Material provided
╔══

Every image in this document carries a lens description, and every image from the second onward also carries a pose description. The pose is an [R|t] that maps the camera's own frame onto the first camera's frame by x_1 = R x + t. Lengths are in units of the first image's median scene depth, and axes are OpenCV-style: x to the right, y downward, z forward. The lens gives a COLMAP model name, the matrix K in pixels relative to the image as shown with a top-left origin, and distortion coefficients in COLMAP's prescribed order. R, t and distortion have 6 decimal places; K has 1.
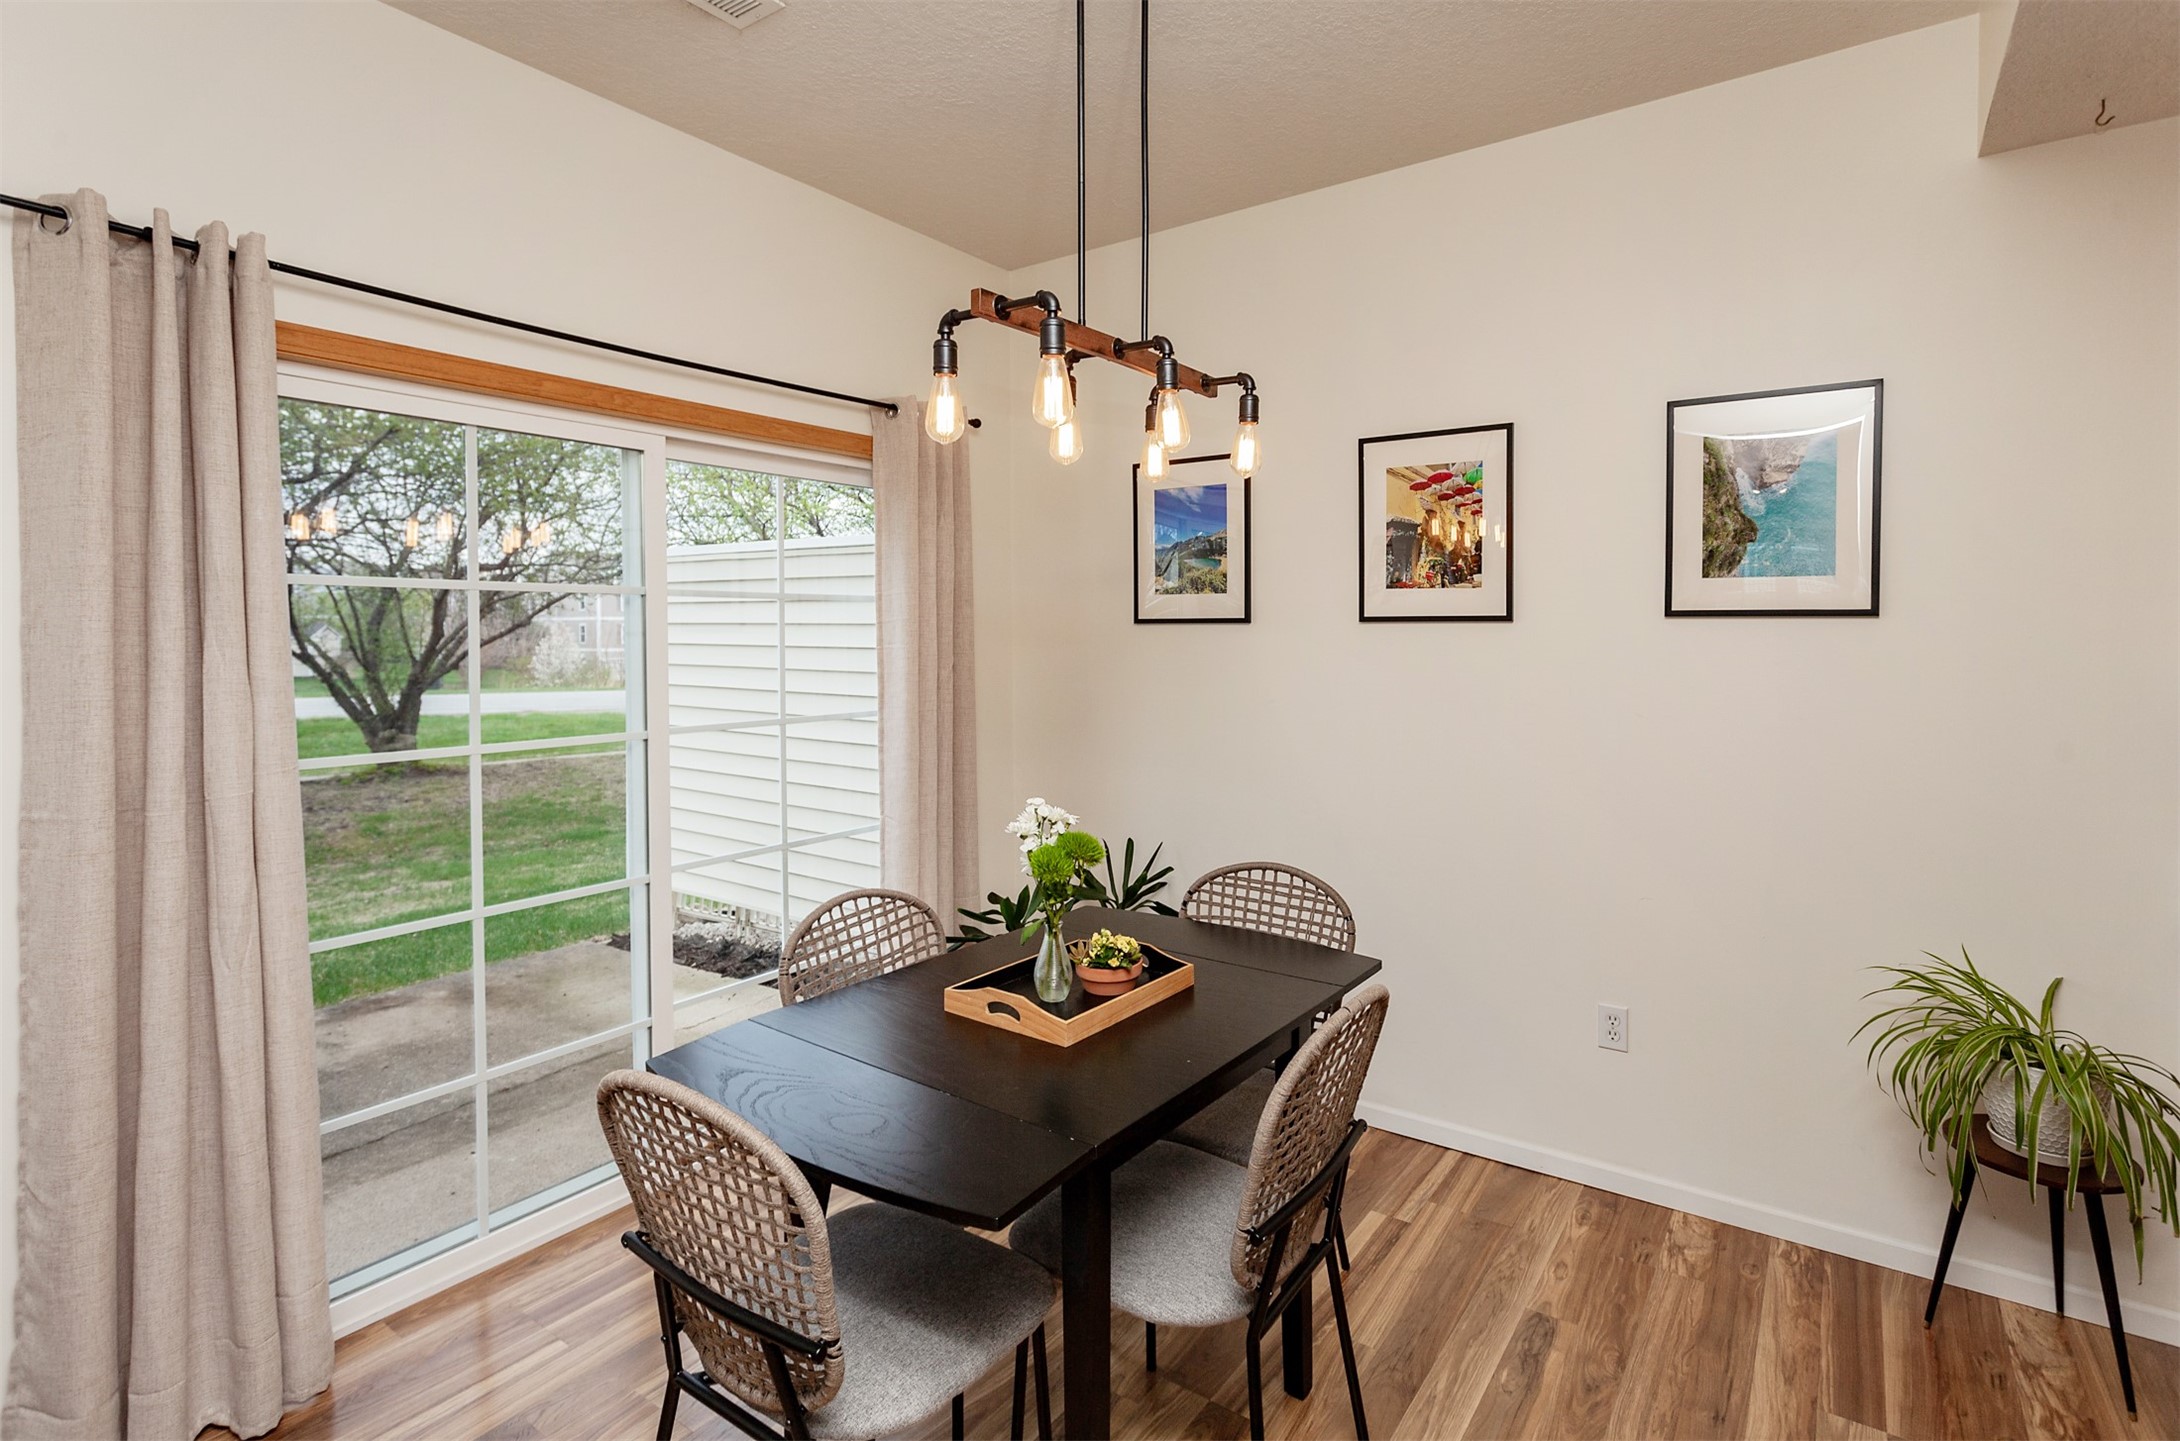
lens RADIAL K [[1028.8, 0, 1093.9], [0, 1028.8, 645.7], [0, 0, 1]] dist [-0.007072, -0.000348]
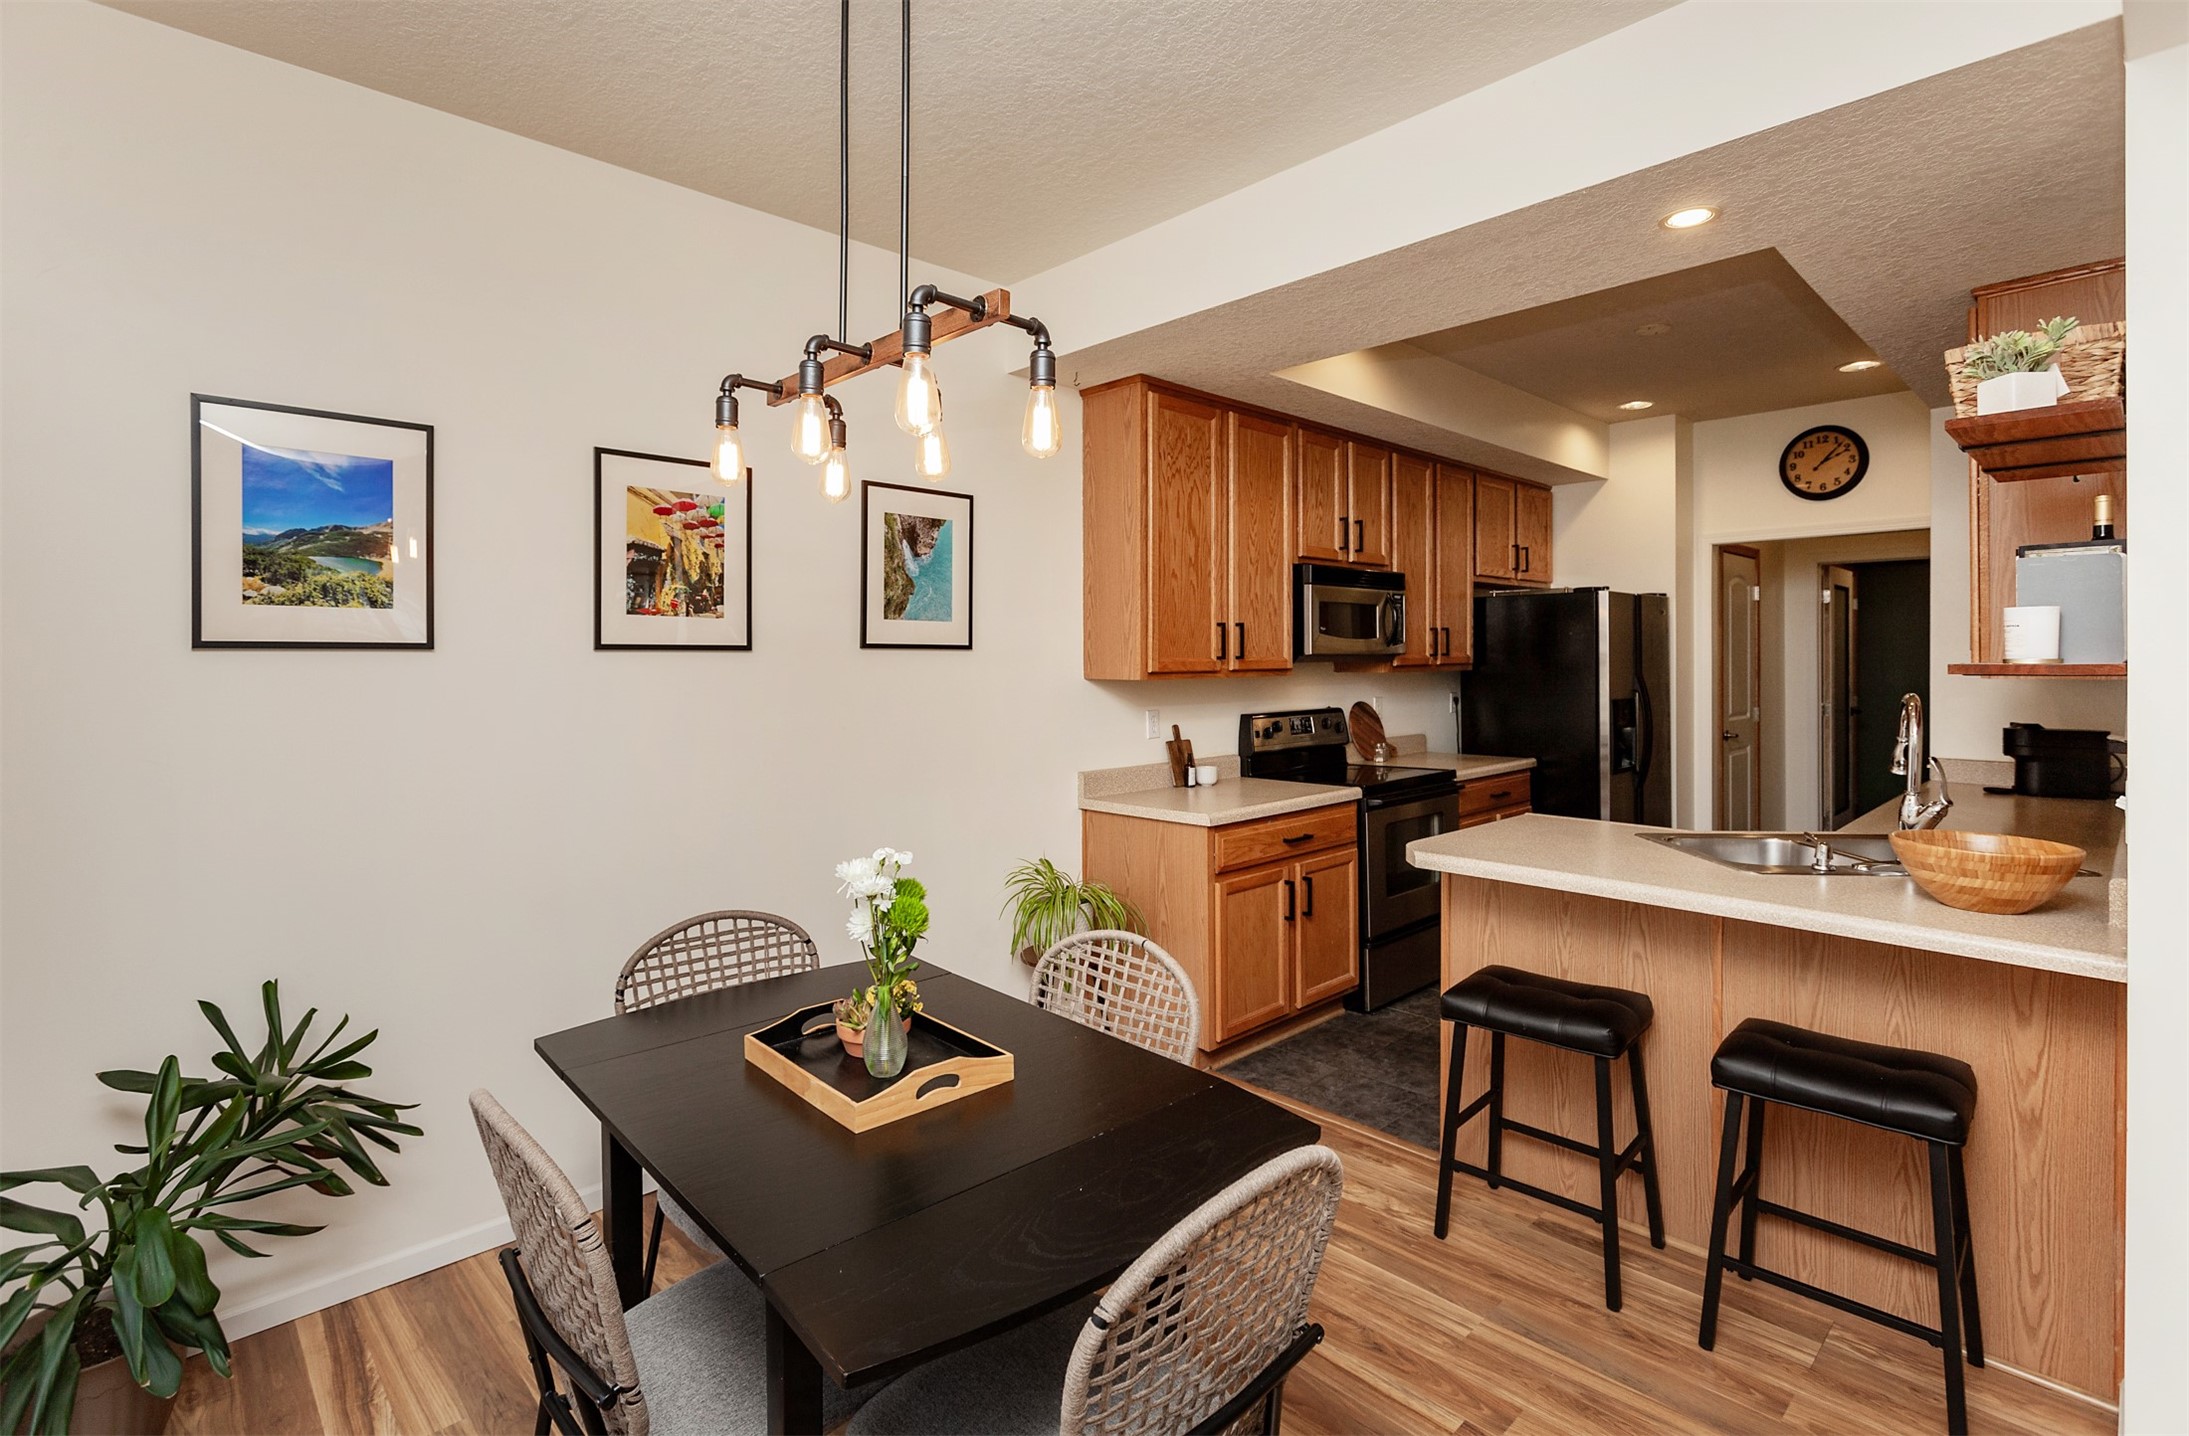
lens RADIAL K [[1035.7, 0, 1079.5], [0, 1035.7, 659.2], [0, 0, 1]] dist [0.001183, 0.000439]
pose [[0.204040, 0.001643, 0.978961, -0.639534], [0.016611, 0.999849, -0.005141, -0.003704], [-0.978822, 0.017311, 0.203982, 0.472720]]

╚══

Exercise instructions
In repeating the lines above, keep the wording exact and leave every picture out.

Written response
Every image in this document carries a lens description, and every image from the second onward also carries a pose description. The pose is an [R|t] that maps the camera's own frame onto the first camera's frame by x_1 = R x + t. Lengths are in units of the first image's median scene depth, and axes are OpenCV-style: x to the right, y downward, z forward. The lens gives a COLMAP model name, the matrix K in pixels relative to the image as shown with a top-left origin, and distortion coefficients in COLMAP's prescribed order. R, t and distortion have 6 decimal places; K has 1.
lens RADIAL K [[1028.8, 0, 1093.9], [0, 1028.8, 645.7], [0, 0, 1]] dist [-0.007072, -0.000348]
lens RADIAL K [[1035.7, 0, 1079.5], [0, 1035.7, 659.2], [0, 0, 1]] dist [0.001183, 0.000439]
pose [[0.204040, 0.001643, 0.978961, -0.639534], [0.016611, 0.999849, -0.005141, -0.003704], [-0.978822, 0.017311, 0.203982, 0.472720]]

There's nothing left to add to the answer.